Depletion Methods: Estimating Absolute Abundance from CPUE

One underutilized application of CPUE is the Leslie depletion method, which uses a sequential catch-and-effort series from a closed population to estimate absolute abundance without independent surveys. The method rests on the observation that in a closed population being fished down, CPUE declines linearly as a function of cumulative catch (assuming constant q). Plotting CPUE against cumulative catch and extrapolating the regression line to the x-intercept (where CPUE would reach zero) gives an estimate of the initial population size. Dividing CPUE by the slope of that regression yields the catchability coefficient q.

The Leslie method requires that the population is closed to immigration and emigration during the study period, that q is constant across the depletion experiment, and that natural mortality is negligible relative to fishing mortality. These requirements make it most suitable for short-duration experiments on isolated or enclosed populations, such as lake fisheries, enclosed bays, or reef sections. For open-ocean stocks, the method provides useful short-term estimates but should be cross-validated against other assessment approaches.

FAQs

What does a declining CPUE actually mean for a fishery?

A sustained multi-year decline in CPUE is one of the primary early-warning indicators that a fish stock is being harvested faster than it can reproduce. A single year of low CPUE can also reflect environmental factors like unusual water temperatures, prey availability shifts, or seasonal changes in fish distribution. Managers typically require at least 3 to 5 years of declining trend before attributing CPUE changes to stock depletion, and cross-reference catch rates with independent scientific surveys whenever available.

Why do some fisheries maintain high CPUE even when stocks are clearly declining?

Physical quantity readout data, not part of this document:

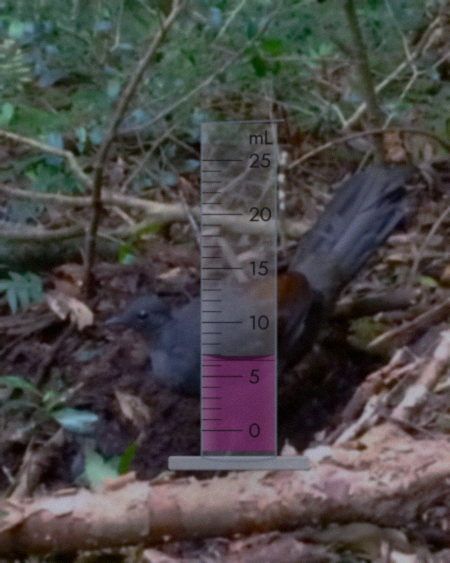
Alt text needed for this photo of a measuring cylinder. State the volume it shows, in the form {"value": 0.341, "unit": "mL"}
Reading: {"value": 6.5, "unit": "mL"}
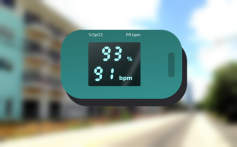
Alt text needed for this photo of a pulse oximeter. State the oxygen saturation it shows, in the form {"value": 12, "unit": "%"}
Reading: {"value": 93, "unit": "%"}
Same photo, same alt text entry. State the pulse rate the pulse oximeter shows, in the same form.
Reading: {"value": 91, "unit": "bpm"}
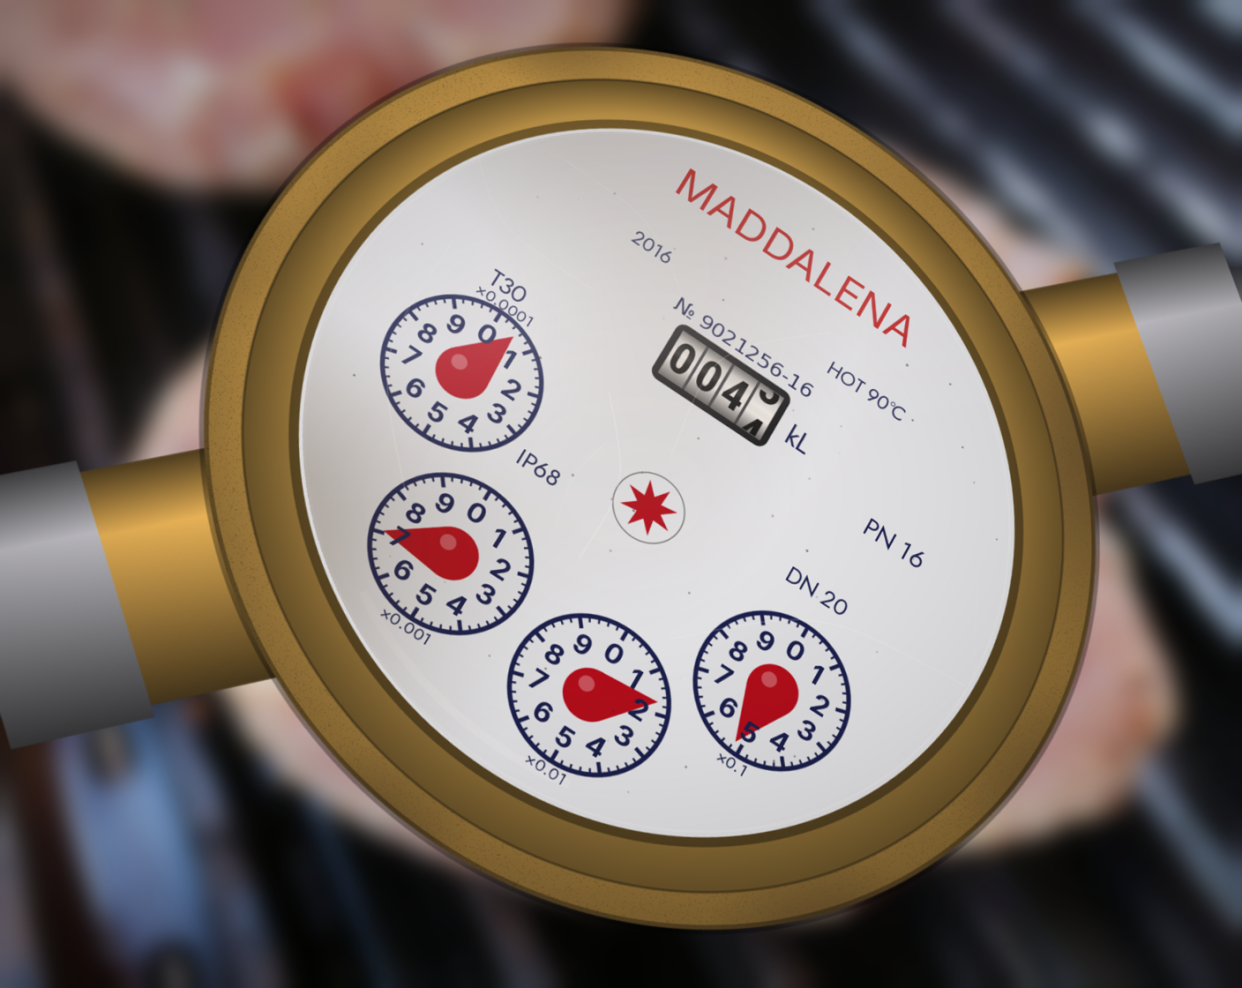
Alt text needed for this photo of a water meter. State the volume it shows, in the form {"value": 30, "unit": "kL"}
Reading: {"value": 43.5170, "unit": "kL"}
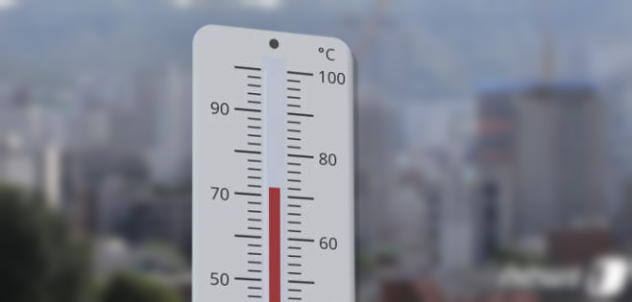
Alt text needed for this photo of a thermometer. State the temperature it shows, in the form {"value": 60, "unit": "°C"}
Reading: {"value": 72, "unit": "°C"}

This is hyperstability, and it is most common in schooling species like tuna, sardines, and anchovy. When fish aggregate tightly around predictable features such as floating debris, thermal fronts, or upwelling zones, skilled captains can maintain high catch rates even as the broader population shrinks. The danger is that high CPUE signals apparent stock health until the aggregations collapse, at which point the underlying stock may already be severely depleted. Catch history from the North Atlantic cod fishery in the late 1980s is often cited as a cautionary example of hyperstability masking catastrophic decline.

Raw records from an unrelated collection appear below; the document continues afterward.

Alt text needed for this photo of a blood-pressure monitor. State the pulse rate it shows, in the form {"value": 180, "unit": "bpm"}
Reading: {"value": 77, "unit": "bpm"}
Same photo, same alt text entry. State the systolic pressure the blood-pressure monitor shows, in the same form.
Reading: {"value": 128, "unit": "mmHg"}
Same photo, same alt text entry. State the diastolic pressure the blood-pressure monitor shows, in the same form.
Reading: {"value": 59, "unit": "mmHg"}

How is CPUE standardized for stock assessment?

Raw CPUE is analyzed using generalized linear models (GLMs) or generalized additive models (GAMs) that partition variation into components attributable to year (reflecting abundance changes), season, fishing area, vessel characteristics, gear configuration, and captain experience. The year effect isolated by the model is used as the standardized abundance index. This process removes bias from changes in fleet behavior and technology that would otherwise distort the trend. The choice of model structure, including which factors to include and how to handle interactions, can substantially affect the resulting index and downstream stock assessment conclusions.

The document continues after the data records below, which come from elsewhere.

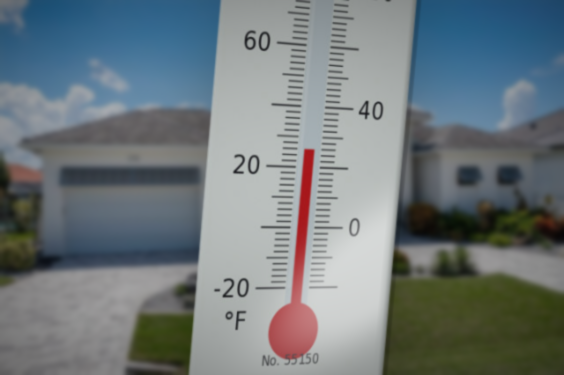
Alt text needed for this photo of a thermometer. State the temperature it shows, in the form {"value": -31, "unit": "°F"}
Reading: {"value": 26, "unit": "°F"}
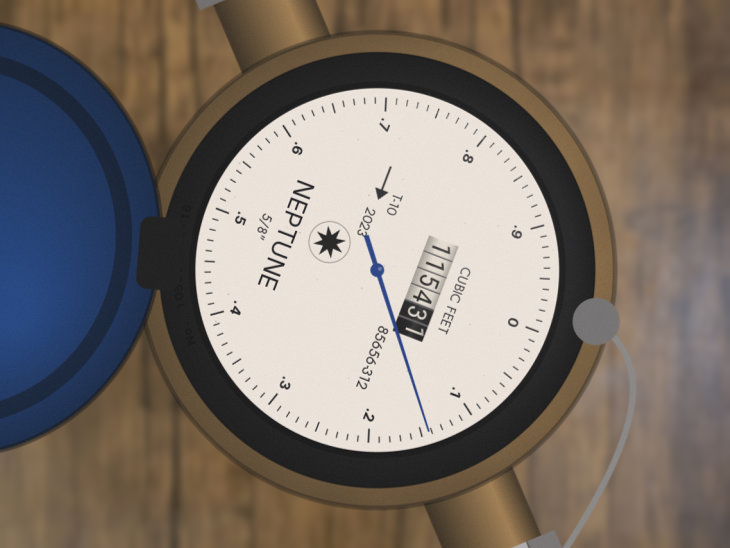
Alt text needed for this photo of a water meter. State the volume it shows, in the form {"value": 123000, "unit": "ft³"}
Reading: {"value": 115431.14, "unit": "ft³"}
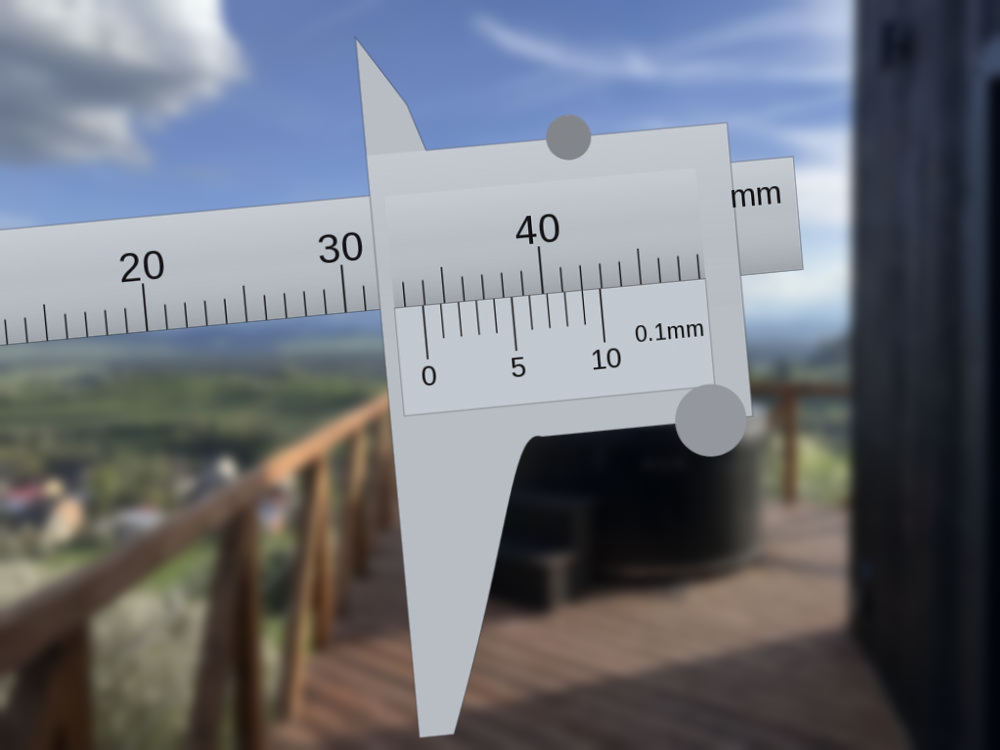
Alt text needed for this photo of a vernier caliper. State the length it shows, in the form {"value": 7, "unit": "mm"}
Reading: {"value": 33.9, "unit": "mm"}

Can CPUE be converted into an estimate of actual fish population size?

Alone, CPUE is only a relative index. Conversion to absolute abundance requires an estimate of the catchability coefficient q. Methods for estimating q include depletion experiments (Leslie method), mark-recapture studies, hydroacoustic surveys, and calibration against fishery-independent trawl surveys. Once q is known, the relationship N = CPUE / q provides an abundance estimate, though q estimates carry substantial uncertainty and are a major source of error in stock assessments. For this reason, CPUE is most reliably used to track relative trends over time rather than to generate absolute population estimates.